J.B. Spins

Jazz, film, and improvised culture.

Tuesday, August 05, 2008

Jazz Score: A Man Called Adam

As cool as Saul Bass’s titles are for Anatomy of a Murder, this film has them beat, thanks to an opening sequence from the Hubley Studios, renown for their jazz animation. While Benny Carter’s soundtrack for A Man Called Adam might not best Ellington’s classic score, it is at least competitive. Screening Wednesday as part of the Jazz Score series at the MoMA, Adam is an overlooked classic of jazz cinema.

Sammy Davis, Jr. plays Adam Johnson, a superstar jazz trumpeter, who despite the occasional crooning, is clearly inspired by Miles Davis. Arrogant and uncompromising, Johnson bows to no man, but is not overtly political. He is more interested in assuaging his guilt over the accident that killed his wife and child with drink, drugs, and cheap sex. Fronting a band fast losing its patience with his self-destructive behavior, he has few meaningful relationships, besides a long suffering friend played by Ossie Davis and an earnest young white student played by Frank Sinatra, Jr. Yes, Junior, and he is darn good in the role too.

Adam is a film with a plethora of interesting relationships, including the Rat-Packers, Davis, Sinatra Jr., and Peter Lawford as Johnson’s stone cold evil booking agent Manny. There is no ring-a-ding-ding in the scenes between Davis and Lawford, just the characters’ pure contempt. Cicely Tyson plays (the fictional Miles Davis) Johnson’s love interest who tries to straighten his life out, with mixed results.

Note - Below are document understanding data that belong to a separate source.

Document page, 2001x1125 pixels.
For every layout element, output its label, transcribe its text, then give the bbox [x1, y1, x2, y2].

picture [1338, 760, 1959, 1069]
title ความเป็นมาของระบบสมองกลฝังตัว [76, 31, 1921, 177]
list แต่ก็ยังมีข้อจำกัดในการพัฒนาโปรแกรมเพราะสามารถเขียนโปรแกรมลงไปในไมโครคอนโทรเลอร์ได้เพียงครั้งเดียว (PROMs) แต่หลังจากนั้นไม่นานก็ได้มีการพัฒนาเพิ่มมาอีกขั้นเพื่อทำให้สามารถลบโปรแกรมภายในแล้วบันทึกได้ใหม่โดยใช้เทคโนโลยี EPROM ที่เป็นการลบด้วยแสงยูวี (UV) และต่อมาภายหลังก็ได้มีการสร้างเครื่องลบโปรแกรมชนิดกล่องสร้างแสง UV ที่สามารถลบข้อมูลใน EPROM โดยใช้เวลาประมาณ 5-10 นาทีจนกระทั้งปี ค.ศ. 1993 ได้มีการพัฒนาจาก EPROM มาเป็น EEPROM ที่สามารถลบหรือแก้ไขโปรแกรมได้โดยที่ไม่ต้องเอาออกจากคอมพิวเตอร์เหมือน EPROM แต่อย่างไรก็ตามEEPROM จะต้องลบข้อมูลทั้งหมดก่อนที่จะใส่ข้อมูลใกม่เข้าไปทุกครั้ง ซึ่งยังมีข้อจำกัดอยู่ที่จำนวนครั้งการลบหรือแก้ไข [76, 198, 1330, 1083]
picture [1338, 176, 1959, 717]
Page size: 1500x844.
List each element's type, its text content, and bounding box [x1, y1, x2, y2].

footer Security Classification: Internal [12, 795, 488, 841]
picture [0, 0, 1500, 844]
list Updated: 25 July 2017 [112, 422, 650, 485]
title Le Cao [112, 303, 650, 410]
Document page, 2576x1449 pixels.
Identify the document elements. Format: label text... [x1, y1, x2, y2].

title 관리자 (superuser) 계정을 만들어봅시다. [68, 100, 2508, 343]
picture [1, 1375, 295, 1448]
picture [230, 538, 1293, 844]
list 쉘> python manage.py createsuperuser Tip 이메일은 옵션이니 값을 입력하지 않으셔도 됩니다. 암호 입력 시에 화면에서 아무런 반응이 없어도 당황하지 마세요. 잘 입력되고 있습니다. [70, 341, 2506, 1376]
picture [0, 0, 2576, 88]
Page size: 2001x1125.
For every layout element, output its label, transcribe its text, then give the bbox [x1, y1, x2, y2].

Fifteen years later she would marry the real Miles Davis, and is generally credited with stabilizing his then chaotic life.

Davis, Sinatra, and Lawford are all great in the film, but the best performance comes from Louis Armstrong playing Willie “Sweet Daddy” Ferguson, essentially a fictionalized version of himself. He has two dynamite musical features with Tyree Gleen and his All-Stars of the time, but he is truly touching in his dramatic scenes, playing a man who might be respected, even beloved, but who realizes time has passed him by. At a Downbeat party, after “All That Jazz,” a killing swinger from Mel Tormé (yes, the Velvet Fog), Johnson finds the shy Ferguson sitting off in a corner. The kids at the party are nice enough he tells Johnson, but it “seems like the people don’t know what to say to me.” “Maybe it’s just that they don’t know what to say to a genius,” he responds, in a scene of cinematic perfection.

There is indeed fantastic music in Adam, composed and conducted by Benny Carter. In addition to Armstrong and Tormé, the Johnson combo performs some great music as well, with Nat Adderley getting screen credit for dubbing Johnson’s cornet. Kai Winding also appears as himself, as a member of Johnson’s band, with Junior Mance fulfilling the piano duties behind the scenes.

There are scenes in Adam addressing issues of race and music that cut like a knife. Yet, the swinging music makes it all go down sweet as candy. At times swinging, at times sad, Adam is neglected cinematic jewel, containing the best film work from everyone involved. It screens tomorrow and Saturday at MoMA.